Seven days, 1,282 races, 296 first-pick winners. The headline number is a 23.1% first-pick win rate — against a random baseline of 16.7%, that's a consistent lift across a large sample. The first-pick place rate across the week is 44.1%, meaning the top-rated dog ran first or second in nearly half of all races.
The most useful number for assessing model quality is the any-top-3 win rate, which sits at 60.1% for the week. That means in three races out of five, the winner came from the three dogs the model rated highest. The any-top-3 place rate is 83.8%.

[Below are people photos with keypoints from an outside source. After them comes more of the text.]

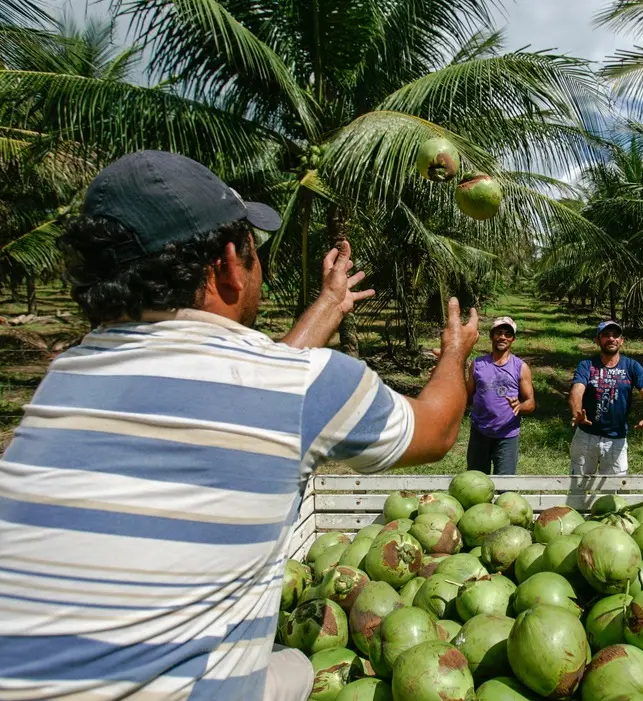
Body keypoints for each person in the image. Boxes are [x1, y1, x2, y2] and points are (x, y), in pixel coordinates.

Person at [0, 151, 479, 701]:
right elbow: (438, 429)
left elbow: (252, 390)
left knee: (294, 666)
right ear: (229, 262)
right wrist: (455, 352)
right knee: (298, 668)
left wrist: (327, 305)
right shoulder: (302, 388)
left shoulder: (64, 379)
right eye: (254, 248)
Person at [568, 320, 643, 475]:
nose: (611, 339)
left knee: (614, 491)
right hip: (586, 435)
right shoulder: (587, 365)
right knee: (578, 487)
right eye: (606, 335)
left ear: (621, 341)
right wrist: (577, 412)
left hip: (617, 438)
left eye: (616, 335)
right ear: (597, 340)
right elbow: (576, 392)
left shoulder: (632, 366)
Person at [466, 316, 536, 475]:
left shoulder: (520, 367)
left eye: (507, 334)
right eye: (498, 332)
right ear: (491, 336)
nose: (503, 337)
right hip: (479, 432)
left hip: (507, 435)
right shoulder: (477, 364)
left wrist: (520, 406)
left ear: (513, 339)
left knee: (505, 487)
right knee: (475, 482)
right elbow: (467, 396)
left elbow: (531, 402)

The week was not uniform. June 5th was the hardest day — 42 wins from 264 races at 15.9%, well below average — while June 9th produced the best rate at 30.2% from 126 races. Saturdays and Sundays with full cards are typically harder days for the model because grade variability and shorter fields create less predictable conditions. Wednesday's 27.9% from 179 races was among the better single-day returns.
What's working well? The model's composite score system — which weights field-relative speed and first-bend pace for standard-distance races — continues to outperform simpler rating approaches on courses with well-established trap data. Where accuracy dipped, it tended to be on Irish tracks with lower sample sizes and less reliable trap bias data. The 23.1% seven-day average is solid. The model is doing its job.